Shrewdly, the Wine & Spirit Trade Association, in the latter days of its own duty campaign this year, thrust to the forefront research that suggested that wines and spirits were of increasing importance to pubs.

Whether that convinced the Chancellor or not, it seems he took little notice of a concerted effort by the forces of medical temperance to stop him scrapping the escalator.They were, perhaps, a little late to the battlefield. Until a couple of weeks ago they paid scant interest to duty rates. The public health case, for instance, was absent from last year's parliamentary debate.

For a few years now, medical temperance has put nearly all its eggs into the minimum unit pricing basket, and the strategy was working. MUP's inclusion in the Government's Alcohol Strategy two years ago suggested the coalition was willing to make a historically significant intervention in the drinks trade.

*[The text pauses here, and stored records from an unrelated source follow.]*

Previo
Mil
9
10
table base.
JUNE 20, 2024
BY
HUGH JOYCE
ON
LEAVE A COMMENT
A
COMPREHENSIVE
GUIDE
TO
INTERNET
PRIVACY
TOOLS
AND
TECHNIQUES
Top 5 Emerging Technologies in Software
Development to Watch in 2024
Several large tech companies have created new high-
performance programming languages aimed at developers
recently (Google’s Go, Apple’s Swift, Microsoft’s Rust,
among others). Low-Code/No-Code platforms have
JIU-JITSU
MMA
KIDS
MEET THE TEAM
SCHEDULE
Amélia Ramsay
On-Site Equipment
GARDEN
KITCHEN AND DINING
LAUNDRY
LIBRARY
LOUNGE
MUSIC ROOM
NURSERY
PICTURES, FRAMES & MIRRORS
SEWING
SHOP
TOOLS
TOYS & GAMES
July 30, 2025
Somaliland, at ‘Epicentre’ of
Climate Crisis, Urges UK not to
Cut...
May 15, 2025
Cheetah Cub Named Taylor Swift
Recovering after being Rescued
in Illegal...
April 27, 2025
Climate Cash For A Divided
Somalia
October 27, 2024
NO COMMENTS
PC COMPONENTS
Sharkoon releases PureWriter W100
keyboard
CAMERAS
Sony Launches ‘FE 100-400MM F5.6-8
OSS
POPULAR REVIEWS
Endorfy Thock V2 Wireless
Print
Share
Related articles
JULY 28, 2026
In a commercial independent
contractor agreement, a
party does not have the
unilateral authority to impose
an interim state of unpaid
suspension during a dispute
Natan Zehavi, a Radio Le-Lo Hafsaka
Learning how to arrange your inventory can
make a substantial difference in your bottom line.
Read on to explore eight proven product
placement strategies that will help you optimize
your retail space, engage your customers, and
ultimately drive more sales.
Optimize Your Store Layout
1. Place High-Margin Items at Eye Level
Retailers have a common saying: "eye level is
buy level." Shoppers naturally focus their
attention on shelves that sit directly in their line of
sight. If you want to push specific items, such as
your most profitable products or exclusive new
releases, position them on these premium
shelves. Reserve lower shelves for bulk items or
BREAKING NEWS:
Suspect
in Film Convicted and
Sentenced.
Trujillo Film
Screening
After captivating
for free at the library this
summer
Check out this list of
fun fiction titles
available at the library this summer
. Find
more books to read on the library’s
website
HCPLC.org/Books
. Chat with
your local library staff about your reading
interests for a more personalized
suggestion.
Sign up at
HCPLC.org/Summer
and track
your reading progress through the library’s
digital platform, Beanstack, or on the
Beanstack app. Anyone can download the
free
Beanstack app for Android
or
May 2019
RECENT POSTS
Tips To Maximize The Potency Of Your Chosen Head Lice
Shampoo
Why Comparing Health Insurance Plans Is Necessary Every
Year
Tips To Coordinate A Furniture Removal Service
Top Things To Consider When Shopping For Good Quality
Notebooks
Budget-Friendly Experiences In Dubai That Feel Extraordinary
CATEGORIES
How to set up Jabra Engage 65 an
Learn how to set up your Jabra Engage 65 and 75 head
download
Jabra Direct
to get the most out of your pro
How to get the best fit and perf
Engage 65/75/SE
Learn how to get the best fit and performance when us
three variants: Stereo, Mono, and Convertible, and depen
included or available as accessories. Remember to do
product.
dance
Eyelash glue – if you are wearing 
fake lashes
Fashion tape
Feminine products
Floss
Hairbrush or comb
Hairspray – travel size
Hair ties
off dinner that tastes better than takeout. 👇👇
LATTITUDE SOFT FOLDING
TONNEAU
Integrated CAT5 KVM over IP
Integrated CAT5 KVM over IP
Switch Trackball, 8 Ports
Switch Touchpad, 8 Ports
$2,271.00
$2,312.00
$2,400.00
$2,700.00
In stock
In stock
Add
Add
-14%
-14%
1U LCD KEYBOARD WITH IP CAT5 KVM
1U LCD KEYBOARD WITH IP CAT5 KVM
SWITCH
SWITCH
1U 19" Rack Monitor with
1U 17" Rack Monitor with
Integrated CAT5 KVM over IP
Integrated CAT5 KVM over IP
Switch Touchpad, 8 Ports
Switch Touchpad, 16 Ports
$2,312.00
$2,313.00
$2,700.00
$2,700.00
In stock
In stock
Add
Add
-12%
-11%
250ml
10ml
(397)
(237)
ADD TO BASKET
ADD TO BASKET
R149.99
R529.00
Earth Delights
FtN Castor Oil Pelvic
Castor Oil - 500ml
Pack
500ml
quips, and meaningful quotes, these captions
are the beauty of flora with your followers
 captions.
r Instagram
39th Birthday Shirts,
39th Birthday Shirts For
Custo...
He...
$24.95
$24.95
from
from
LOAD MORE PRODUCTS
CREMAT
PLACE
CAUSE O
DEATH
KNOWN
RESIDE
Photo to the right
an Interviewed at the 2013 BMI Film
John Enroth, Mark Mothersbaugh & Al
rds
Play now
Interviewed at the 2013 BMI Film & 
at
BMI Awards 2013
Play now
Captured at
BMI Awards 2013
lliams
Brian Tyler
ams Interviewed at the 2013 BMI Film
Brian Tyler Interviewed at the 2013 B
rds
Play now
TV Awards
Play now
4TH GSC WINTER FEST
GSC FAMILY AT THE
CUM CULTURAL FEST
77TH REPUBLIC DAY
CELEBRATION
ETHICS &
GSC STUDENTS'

Sticking to the plan, the health lobby chose not to take advice from the Institute of Fiscal Studies that tax increases would be more effective than MUP. Now that minimum pricing has been shelved (though hopes are clinging on in Scotland) it looks like they've had second thoughts.

In any case, the government doesn't want to know. With the general election little more than a year away, it seems like aggressive anti-alcohol policies are off the agenda – at least until the next administration.

As I've argued, the contradictions involved mean that the state constantly vacillates between the demands of industry and the demands of temperance. For now, it's swinging back the industry's way. Big Alcohol is triumphant and rubbing it in. So I might struggle to reassure the health lobby, here, but I'm going to try.

Last year, when George Osborne took a penny off a pint, a penny did not come off a pint. Us beer drinkers have seen the price continuing to increase. Perhaps it has increased more slowly than it might otherwise have done, but that's not something you actually notice. It doesn't change your behaviour.

While some pubcos have already announced they'll pass on the latest cut to their tenants it won't be passed on to drinkers. Tenants work on such small margins they need every penny they can get.

Though you might see the odd promotion, it won't affect prices at the checkouts, either. Supermarkets have absorbed duty hikes in the past because they can spread the extra cost around a multitude of other products. The price they buy-in for does not determine the price they sell at.

So George Osborne has not halted the escalator, cut duty on beer and frozen it for cider and spirits to benefit the consumer. That's just the crass spin. The money is for the trade, and though it's not a vast amount once it's shared out, as we saw with the brewers last year it will inject a little more confidence and, the government hopes, encourage investment by making the whole business a touch more profitable.

As for drinkers, the Budget hid a darker purpose. The poorest fifth of the population, that bottom quintile of deprivation that carry the burden of alcohol harm, is worse off, with more cuts to come in the social wage. The British Medical Association got its priorities right in highlighting the £20bn cuts to the NHS above the duty freeze.

While duty rates soared by 42% between 2008 and 2012, living standards fell and continue to fall. The real value of average earnings is down by nearly 14%. Complaints about the affordability of alcohol are looking out of date.